First-ever comprehensive report lifts lid on French debt market

France’s real estate debt market has significant differences from other major European lending markets, a new annual survey finds.

The inaugural study reveals that: French lenders’ loanbooks are heavily weighted to offices; that they have a higher proportion of corporate loans than lenders on real estate in the UK and Germany; and that lending is more highly concentrated in the country’s capital than is the case in Europe’s other two main property markets.

The survey was produced by independent French research company IEIF, and by PwC, after initial discussions with market players Allianz, BNP Paribas, Crédit Agricole CIB, Natixis and Société Générale. It was launched in Paris last month and IEIF and PwC hope that it will become a standard to rank alongside Germany’s IREBS study and the UK’s Cass lending report.

For the French debut, which covers the market in 2018, nine banks and six alternative lenders participated, accounting for €55 bn in outstanding loan books, and production during that year of €20 bn of new business. The survey says the size of the French investment market in 2018 was €32 bn.

Of the €55 bn on the books of the 15 participants, €44 bn was either secured on assets or was corporate lending, while €11 bn was for development or asset repositioning. Similarly, of the €20 bn of new lending in 2018, €14 bn was for assets/corporate deals and €6 bn for development.

More than 20% related to corporate financing compared to 12% for the UK and 11% for German lending. ‘It is interesting to note that French banks value corporate counterparty risk more highly than banks in the UK or Germany,’ the survey says.

In France, debt is heavily concentrated in offices, ‘an asset class widely favoured by investors there’, the report notes. Offices accounted for 45% of outstanding loan books and 49% of new production in 2018.

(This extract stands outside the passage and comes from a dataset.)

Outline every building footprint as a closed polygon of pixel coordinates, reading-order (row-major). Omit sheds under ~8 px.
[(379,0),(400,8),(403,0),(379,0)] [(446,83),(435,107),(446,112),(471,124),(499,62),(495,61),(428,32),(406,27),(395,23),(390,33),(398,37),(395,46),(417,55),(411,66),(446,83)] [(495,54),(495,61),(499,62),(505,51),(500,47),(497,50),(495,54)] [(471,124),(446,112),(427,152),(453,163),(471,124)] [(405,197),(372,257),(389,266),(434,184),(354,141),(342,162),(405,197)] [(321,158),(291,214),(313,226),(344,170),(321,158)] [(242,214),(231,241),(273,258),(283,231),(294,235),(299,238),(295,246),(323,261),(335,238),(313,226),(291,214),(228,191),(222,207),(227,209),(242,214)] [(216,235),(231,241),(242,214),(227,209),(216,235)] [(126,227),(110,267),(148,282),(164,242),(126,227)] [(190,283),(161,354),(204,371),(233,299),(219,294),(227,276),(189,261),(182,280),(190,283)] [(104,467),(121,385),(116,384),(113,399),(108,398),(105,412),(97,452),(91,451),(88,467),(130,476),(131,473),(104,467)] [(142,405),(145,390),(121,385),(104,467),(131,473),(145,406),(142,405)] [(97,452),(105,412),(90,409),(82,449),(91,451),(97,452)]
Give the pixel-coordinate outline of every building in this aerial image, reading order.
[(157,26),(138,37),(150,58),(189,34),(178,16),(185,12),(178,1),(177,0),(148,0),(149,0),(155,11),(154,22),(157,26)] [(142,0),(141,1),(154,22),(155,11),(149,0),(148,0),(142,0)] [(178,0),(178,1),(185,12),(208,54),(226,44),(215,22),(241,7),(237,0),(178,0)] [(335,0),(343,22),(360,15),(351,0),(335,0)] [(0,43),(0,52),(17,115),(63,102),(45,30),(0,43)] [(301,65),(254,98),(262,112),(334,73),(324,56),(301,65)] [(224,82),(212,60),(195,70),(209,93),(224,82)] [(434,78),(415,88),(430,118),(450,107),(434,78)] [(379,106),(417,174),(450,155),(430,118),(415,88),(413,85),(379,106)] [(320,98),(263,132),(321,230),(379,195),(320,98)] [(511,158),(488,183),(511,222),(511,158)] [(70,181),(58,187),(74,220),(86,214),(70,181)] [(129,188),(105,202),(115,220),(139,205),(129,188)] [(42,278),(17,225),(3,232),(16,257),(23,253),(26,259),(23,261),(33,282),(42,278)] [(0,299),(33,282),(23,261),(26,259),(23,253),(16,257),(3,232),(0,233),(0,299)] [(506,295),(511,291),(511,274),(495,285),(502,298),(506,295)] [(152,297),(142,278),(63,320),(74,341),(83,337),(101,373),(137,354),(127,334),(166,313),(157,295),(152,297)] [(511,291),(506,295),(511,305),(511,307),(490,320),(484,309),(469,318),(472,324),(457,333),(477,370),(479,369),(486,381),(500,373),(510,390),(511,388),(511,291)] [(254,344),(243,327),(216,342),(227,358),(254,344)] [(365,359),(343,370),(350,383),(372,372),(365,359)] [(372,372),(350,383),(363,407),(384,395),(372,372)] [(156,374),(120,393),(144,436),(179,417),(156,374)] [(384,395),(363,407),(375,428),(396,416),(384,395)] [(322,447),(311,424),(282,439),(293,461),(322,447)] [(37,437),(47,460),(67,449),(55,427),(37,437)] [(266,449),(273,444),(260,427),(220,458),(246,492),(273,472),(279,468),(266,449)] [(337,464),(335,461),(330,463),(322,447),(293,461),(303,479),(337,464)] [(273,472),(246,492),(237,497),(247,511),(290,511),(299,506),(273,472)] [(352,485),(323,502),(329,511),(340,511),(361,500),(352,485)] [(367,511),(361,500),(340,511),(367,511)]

On the other hand, IEIF notes that residential is still very under-represented compared to many other European markets, with just 5% of new loans in France in 2018 made to this sector.

The focus on the capital city is also a standout feature in the French market, with 63% of debt issued to finance assets concentrated in the Greater Paris region, compared with 49% in Central London and only 19% in Berlin.

The survey found that debt funds are filling a role in several ways, including sometimes investing in longer-term financing than the banks, and that they were holding about €5 bn of the outstanding €44 bn of secured or corporate lending against investments in 2018.

Paris-headquartered investment manager Amundi was one of the sponsors of the research. Bertrand Carrez, Amundi’s head of real estate debt who also took part in the launch on 16 January, told PropertyEU: ‘It is a very good start in France to have a serious survey of our market.’

Carrez said he would like the research to quickly develop its depth to look at things like how and where debt funds are ‘accompanying banks in certain market segments’, as well as to study how the different capital charges for banks - via the Basel regulations - and debt funds - via Solvency II - impact lenders’ required margins.